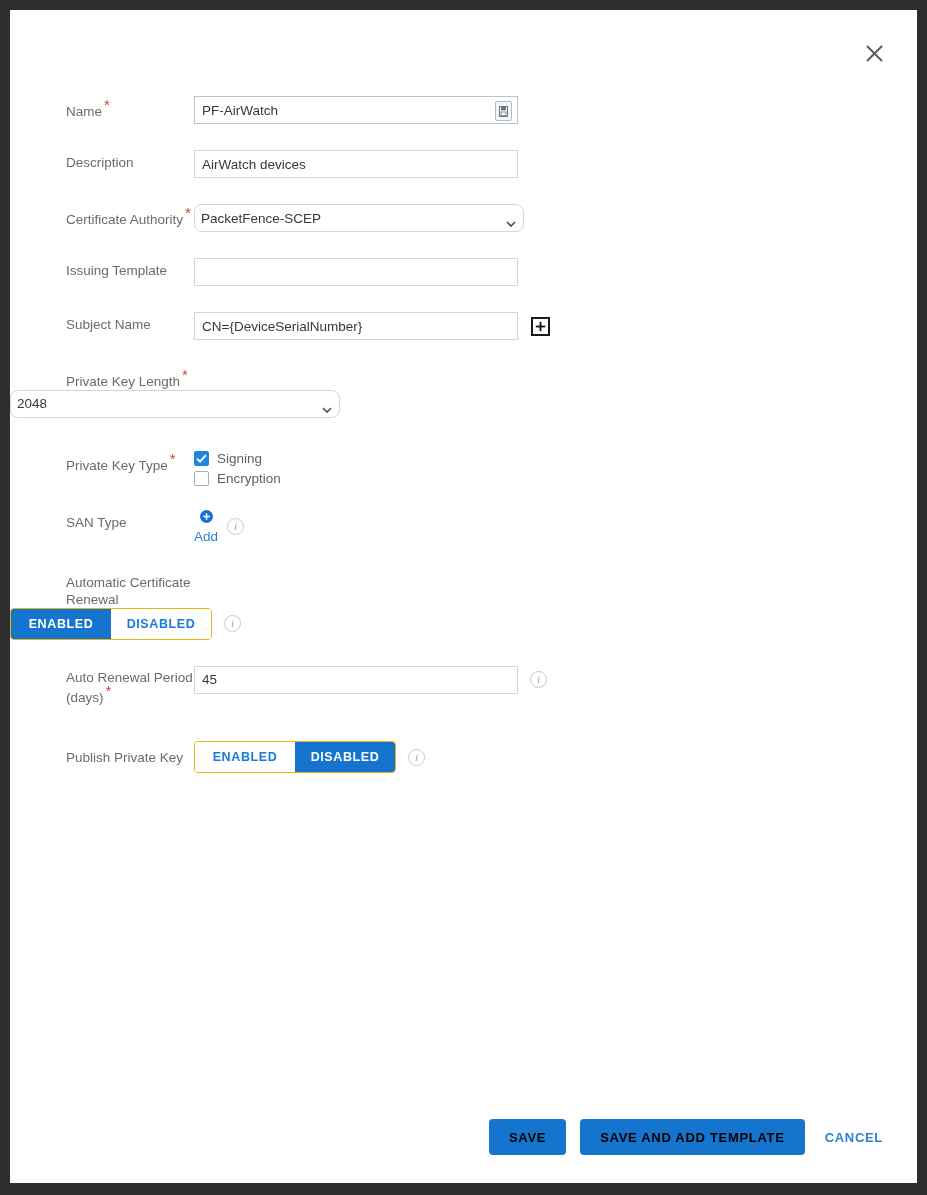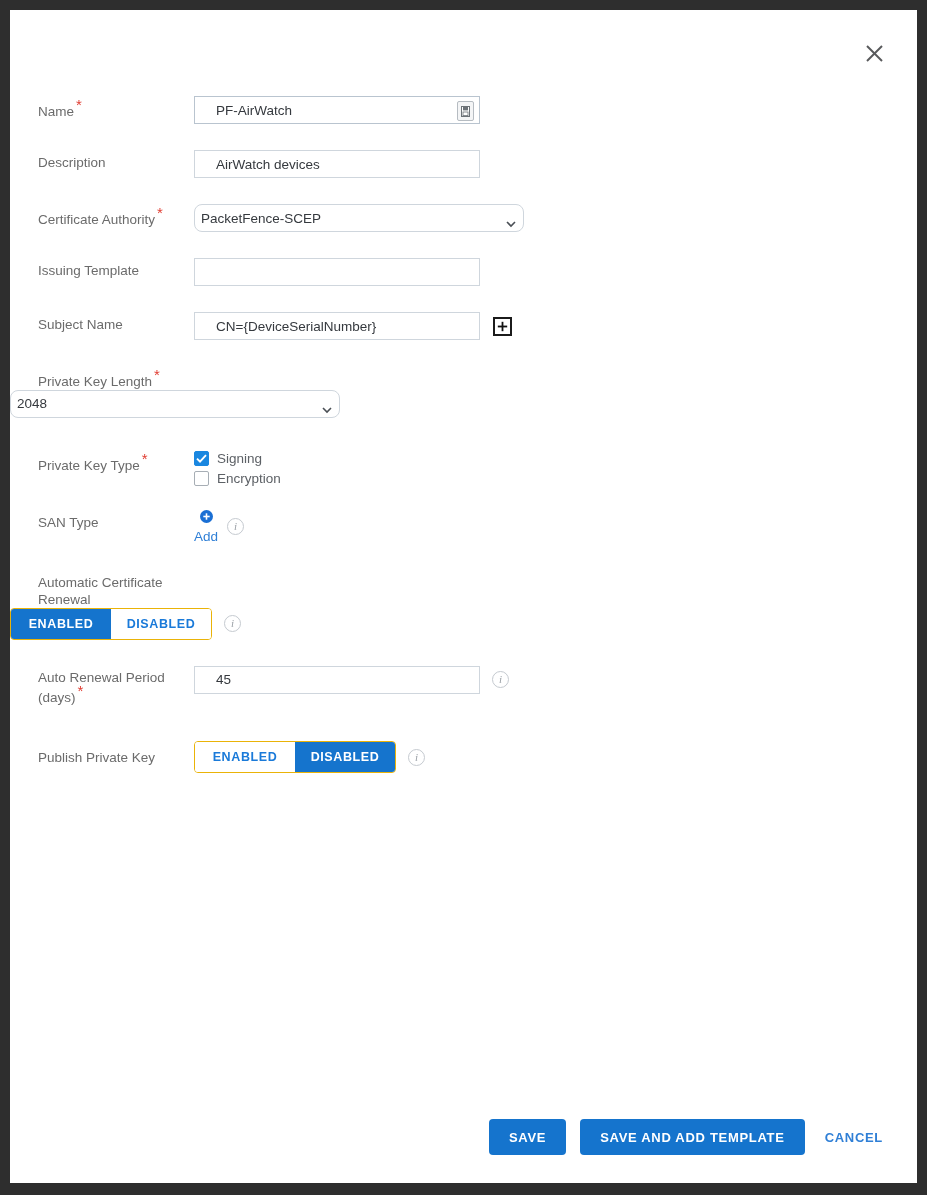"Name *" .lbl { padding-left: 28px -> 56px }
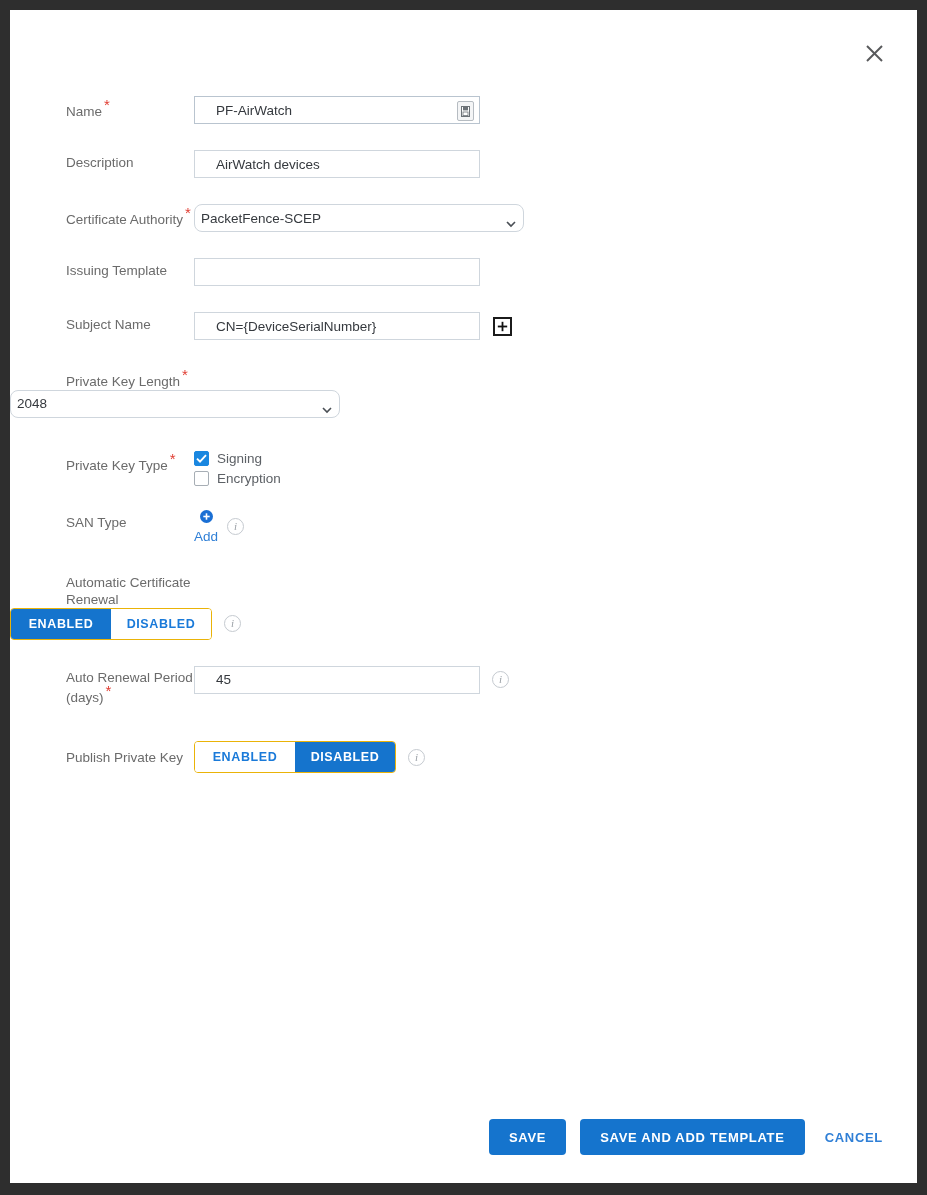"PF-AirWatch" input.txt { padding: 0 21px -> 0 7px; width: 286px -> 324px }
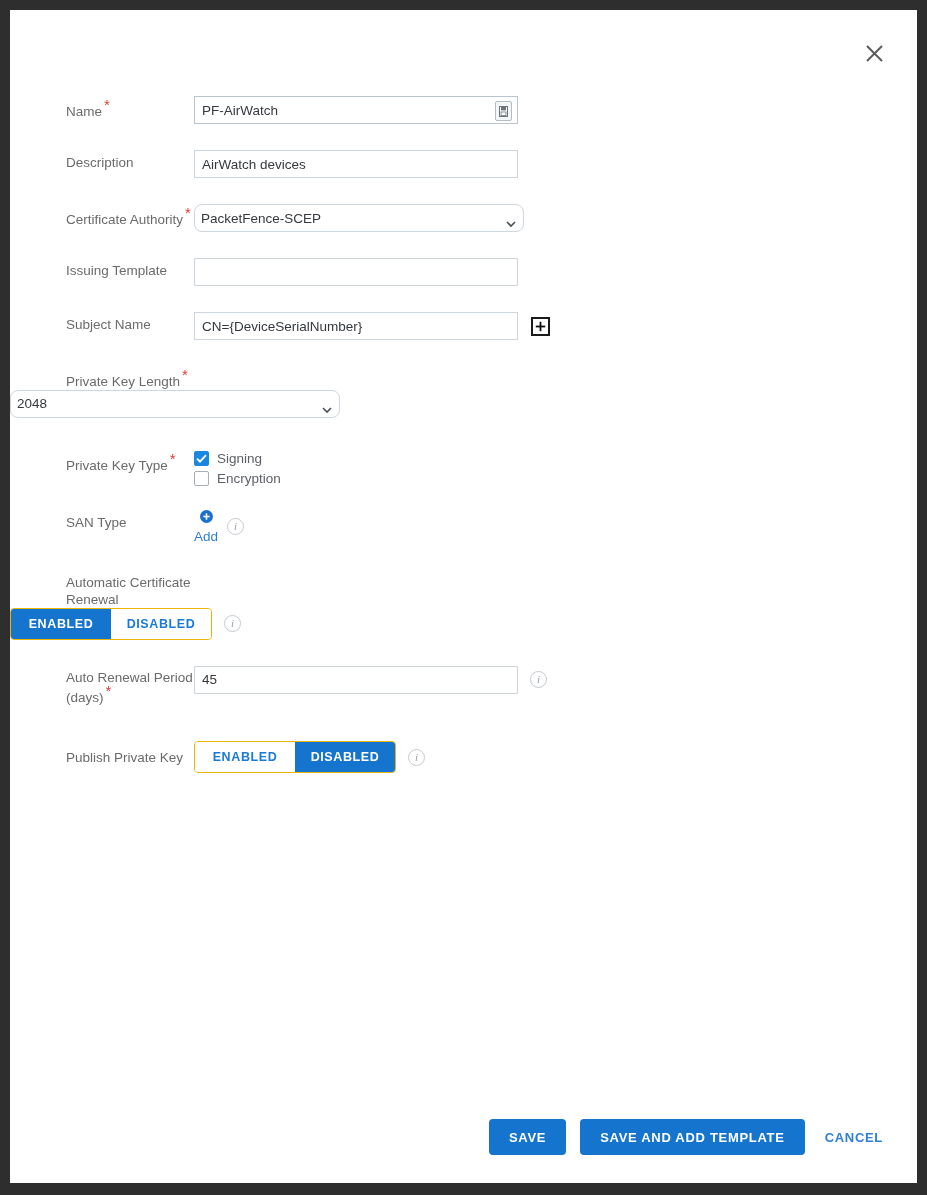"SAVE" .btn-primary { color: #ffffff -> #000000 }
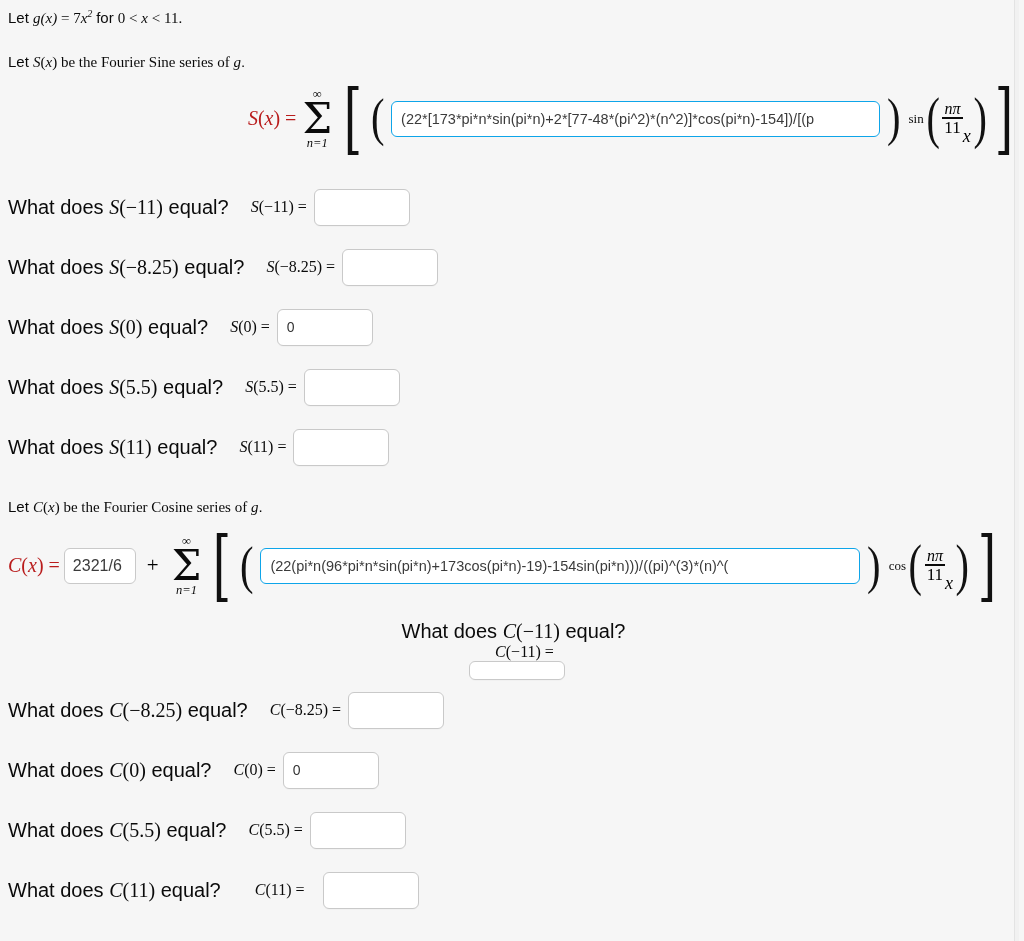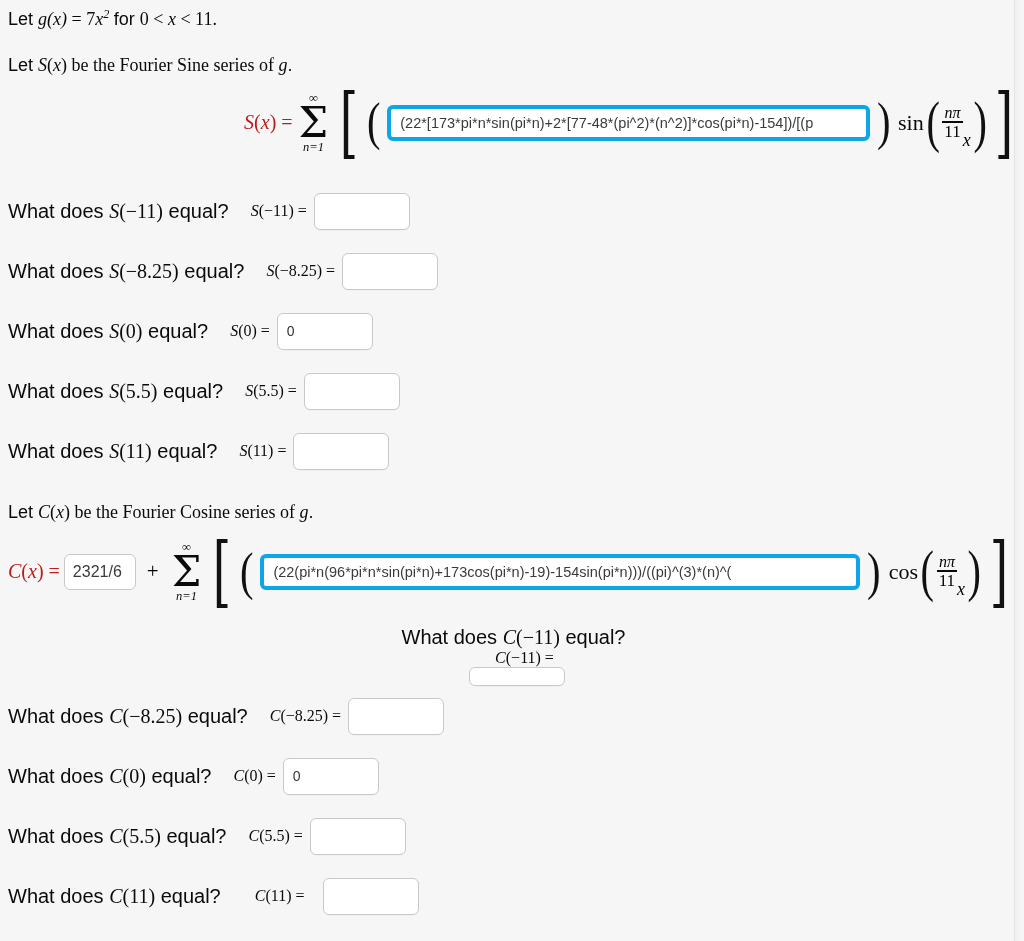"Let g(x) = 7x2 for" .line { font-size: 18px -> 15px }
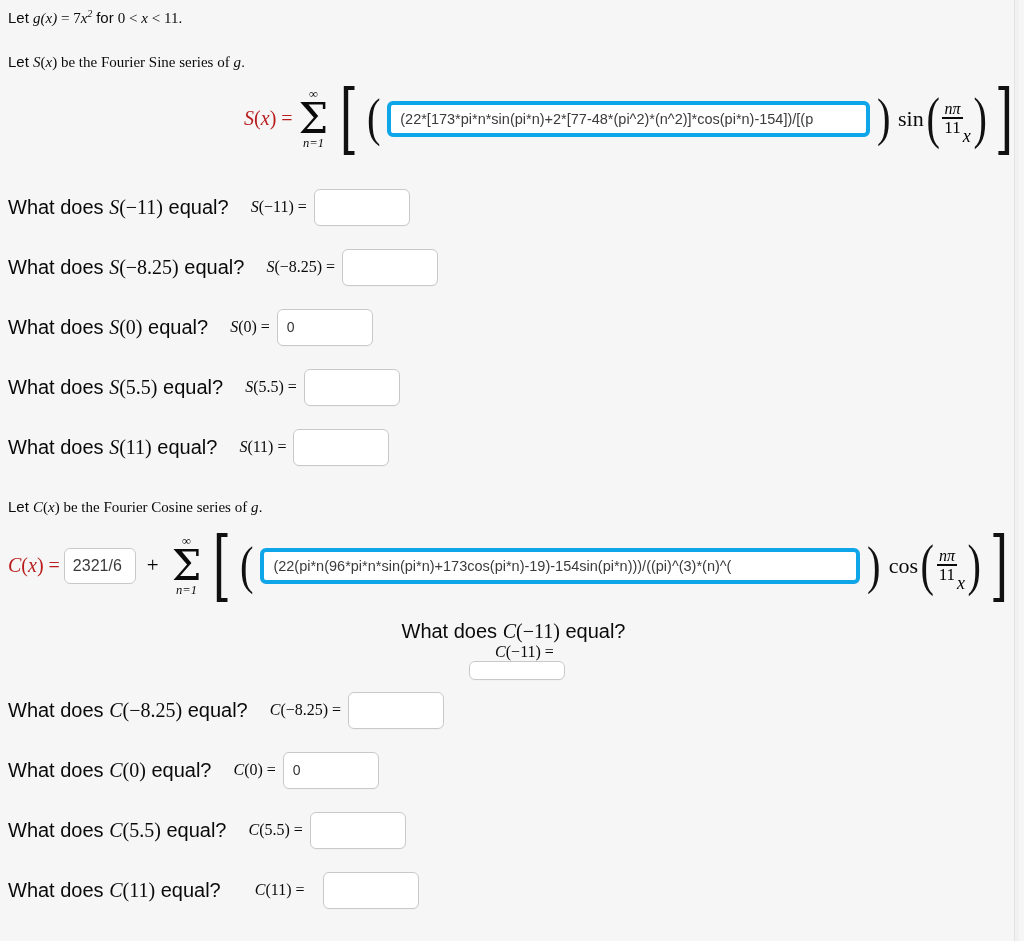"(22*[173*pi*n*sin(pi*n)+2*[77-48*(pi^2)*" .exprbox { border: 4px solid #0ea5e9 -> 1px solid #0ea5e9 }
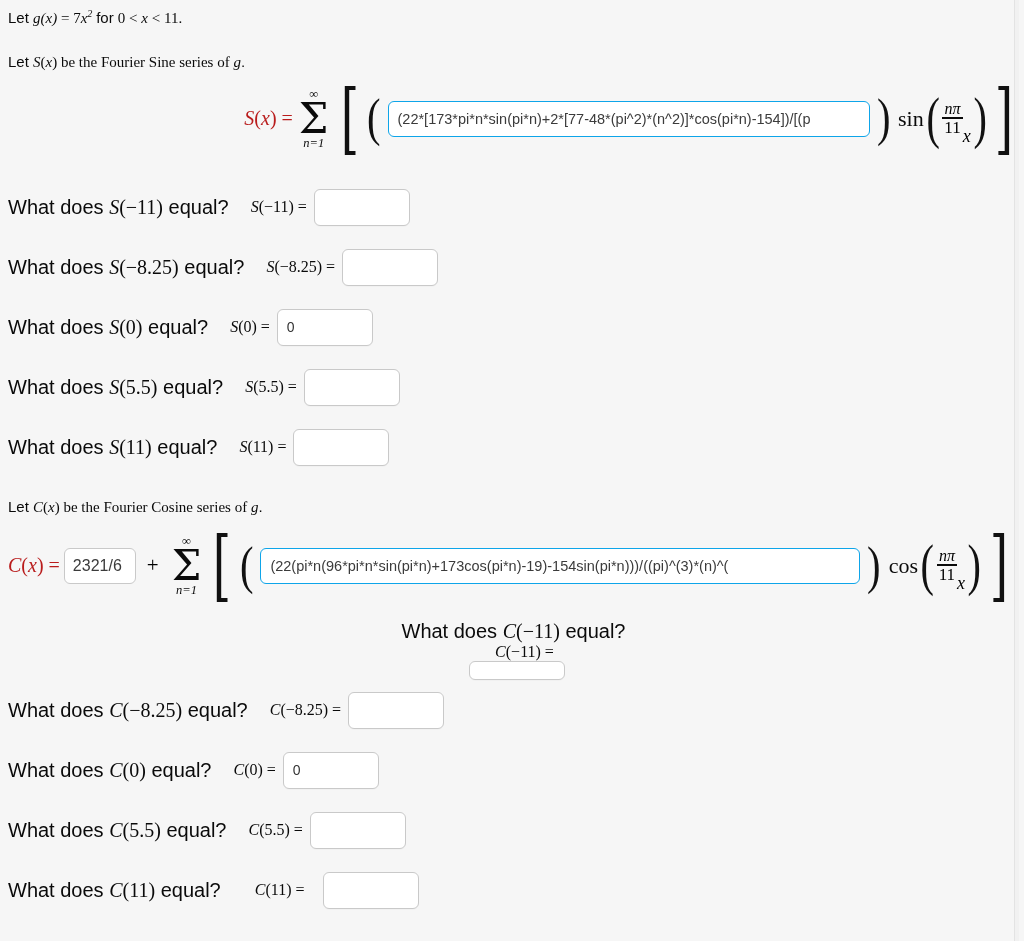"sin" .trig { font-size: 22px -> 13px }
━━━━━━━━━━
• **Instructions to follow**
Output, exactly and without pictures, the lines above that run from the one containing "font-size: 18px ->" through the last line of the entries, inclusive.

• **Written answer**
"Let g(x) = 7x2 for" .line { font-size: 18px -> 15px }
"(22*[173*pi*n*sin(pi*n)+2*[77-48*(pi^2)*" .exprbox { border: 4px solid #0ea5e9 -> 1px solid #0ea5e9 }
"sin" .trig { font-size: 22px -> 13px }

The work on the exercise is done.